Israel-Boykotteurin sollte Nelly-Sachs-Preis erhalten – Nimmt Dortmunder Jury die fragwürdige Entscheidung zurück?

Die pakistanisch-britische Autorin Kamila Shamsie sollte den mit 15.000 Euro dotierten Nelly-Sachs-Preis der Stadt Dortmund erhalten. Doch nun sieht es so aus, als werde die Entscheidung rückgängig gemacht.

Die alle zwei Jahre verliehene Literatur-Auszeichnung ist der (bislang noch) renommierteste Kulturpreis, den die Stadt zu vergeben hat. Und was ist daran jetzt verkehrt?

Problematische Preisträgerin? Kamila Shamsie. (Foto: Mark Pringle)

Problematische Preisträgerin: Kamila Shamsie. (Foto: Mark Pringle)
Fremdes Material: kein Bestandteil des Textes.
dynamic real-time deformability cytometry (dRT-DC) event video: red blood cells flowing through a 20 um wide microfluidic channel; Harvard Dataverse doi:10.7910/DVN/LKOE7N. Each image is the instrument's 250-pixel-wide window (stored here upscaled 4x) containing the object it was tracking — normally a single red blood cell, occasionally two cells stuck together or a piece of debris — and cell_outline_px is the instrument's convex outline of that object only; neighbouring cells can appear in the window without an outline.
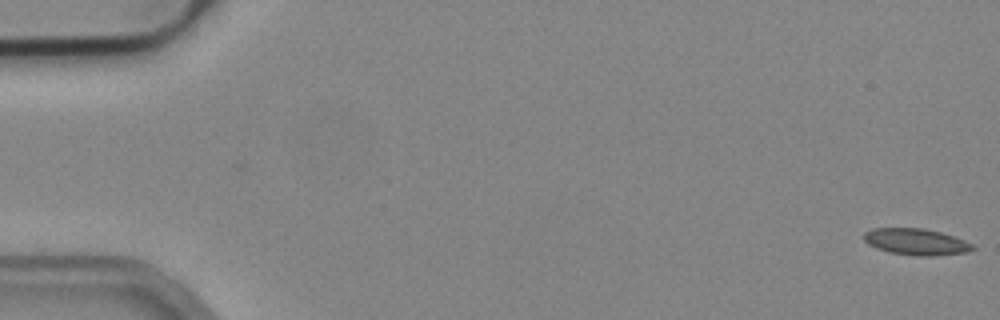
{"species": "common noctule bat (a hibernating species)", "species_latin": "Nyctalus noctula", "temperature_condition": "cold", "stored_images_in_passage": 55, "camera_frame_rate_fps": 3000, "um_per_image_px": 0.085, "animal": {"sex": "male", "body_mass_g": 19.2, "forearm_length_mm": 51.8}, "frame": {"image": 1, "passage_image": 1, "time_ms": 0.0, "image_size_px": [1000, 320], "cell_outline_px": [[976, 248], [968, 252], [932, 256], [916, 256], [888, 252], [876, 248], [868, 244], [864, 240], [864, 232], [872, 228], [924, 228], [940, 232], [964, 240], [972, 244]], "centroid_in_image_um": [77.85, 20.55], "position_along_channel_um": 7.2, "area_um2": 16.82}}
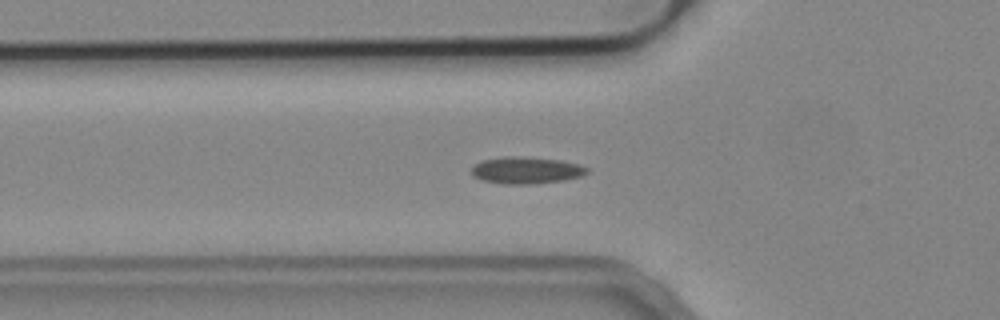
{"frame": {"image": 2, "passage_image": 19, "time_ms": 6.0, "image_size_px": [1000, 320], "cell_outline_px": [[588, 172], [580, 176], [564, 180], [532, 184], [504, 184], [484, 180], [472, 176], [472, 168], [476, 164], [484, 160], [504, 156], [520, 156], [560, 160], [580, 164], [588, 168]], "centroid_in_image_um": [44.74, 14.47], "position_along_channel_um": 81.1, "area_um2": 17.98}}
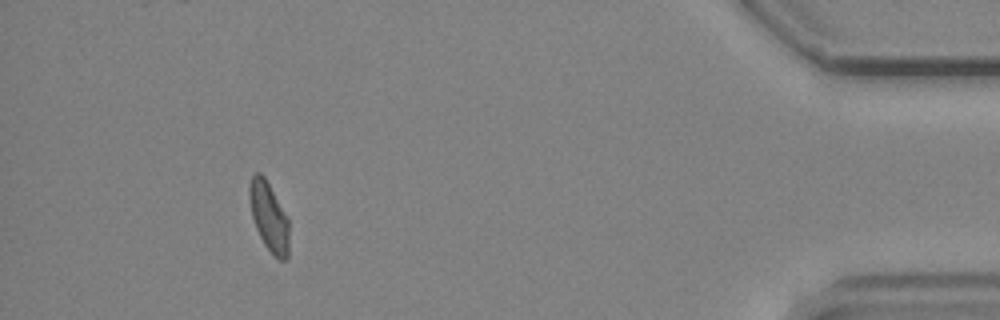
{"frame": {"image": 3, "passage_image": 50, "time_ms": 16.333, "image_size_px": [1000, 320], "cell_outline_px": [[288, 256], [284, 260], [280, 260], [264, 244], [256, 228], [252, 216], [248, 196], [248, 188], [252, 176], [256, 172], [260, 172], [264, 176], [288, 216]], "centroid_in_image_um": [22.85, 18.37], "position_along_channel_um": 412.4, "area_um2": 15.84}, "authors_computed_cell_mechanics": {"area_um2": 16.762, "velocity_mm_per_s": 3.8018, "shape_relaxation_time_tau1_ms": null, "shape_relaxation_time_tau2_ms": 4.178, "deformation_change_tau1": null, "deformation_change_tau2": 0.0861}}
Diesmal liegt man mit der Kandidatenkür leider völlig „daneben“. Wie diversen Quellen zu entnehmen ist, zuvörderst den Ruhrbaronen, beteiligt sich die Autorin Kamila Shamsie offenbar ganz bewusst und entschieden am Kulturboykott gegen Israel – im Kontext der so genannten BDS-Kampagne, um die es bereits bei der RuhrTriennale heftigen Streit gegeben hat. Triennale-Intendantin Stefanie Carp musste sich einen unglücklichen, chaotischen und sehr widersprüchlichen Umgang mit dem Thema vorhalten lassen.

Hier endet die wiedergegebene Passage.